# Sykes 1/3 Sheepies



## gulfbreezetom (Jun 12, 2012)

Slow bite, until I started jigging whole live shrimp. The big ones were hitting as soon as I lifted off the bottom. So windy that I ended up using a 2 oz surf weight.


----------



## cobe killer (Apr 13, 2008)

nice lookin dinner.


----------



## RandyGuy (Dec 20, 2014)

Nice. what was the biggest?


----------



## tips n tails (Mar 2, 2011)

How do you rig up usually a pyramid weight? Assuming what you call a surf weight being a pyramid


----------



## gulfbreezetom (Jun 12, 2012)

tips n tails said:


> How do you rig up usually a pyramid weight? Assuming what you call a surf weight being a pyramid


I rigged it Carolina style with a bead. Since then I've upgraded to 2ox bank sinkers, they don't get hung up as bad. Best fish since then is 4.8 pounds (sitting at 2nd place in the GBBT sheapshead tourney)


----------



## gulfbreezetom (Jun 12, 2012)

RandyGuy said:


> Nice. what was the biggest?


3.56 pounds. I weighed it at GBBT for the tourney. At the time it was third place.


----------



## RandyGuy (Dec 20, 2014)

Size of the fish in 1st and 4th


----------



## gulfbreezetom (Jun 12, 2012)

RandyGuy said:


> Size of the fish in 1st and 4th


As of last Saturday first was 4.9something and I don't know what 4th is. It may have changed by now. I'm upgrading tackle tonight and trying to find a 10#er tomorrow.


----------



## bdyboarder86 (Apr 25, 2013)

So do you have to register first to weigh in fish or can you bring in a fish and register at the same time?


----------



## bdyboarder86 (Apr 25, 2013)

How much to register and when does the tourney end?


----------



## Yakavelli (Mar 17, 2010)

No tourney will let you weigh fish and register at the same time.

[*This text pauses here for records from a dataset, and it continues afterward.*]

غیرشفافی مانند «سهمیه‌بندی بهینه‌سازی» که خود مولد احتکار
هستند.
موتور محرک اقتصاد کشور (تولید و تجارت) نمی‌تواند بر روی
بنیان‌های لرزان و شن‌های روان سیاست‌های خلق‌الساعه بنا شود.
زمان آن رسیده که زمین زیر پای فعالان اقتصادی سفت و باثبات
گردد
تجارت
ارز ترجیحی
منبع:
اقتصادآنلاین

*Sent from my SCH-I545 using Forum Fiend v1.3.*


----------



## R33lF1sh3r88 (Feb 12, 2014)

It is a 10 dollar entry I believe and you have to wait 24 hours after registering to be able to weigh fish, and as far as the length I want to say it is until atleast end of February possibly end of march, can't remember dates off the tip of my head. If it is done same as last year they do weekly winners for small gift certificates in store and doe 3-4 large prize winners at the end.


----------



## tips n tails (Mar 2, 2011)

How much would you say a 23" sheepshead weighed?


----------



## bdyboarder86 (Apr 25, 2013)

You can tell how much I know abt tournaments lol


----------



## R33lF1sh3r88 (Feb 12, 2014)

A 2 3 inch sheephead would average around 5 and half to 6 lbs


----------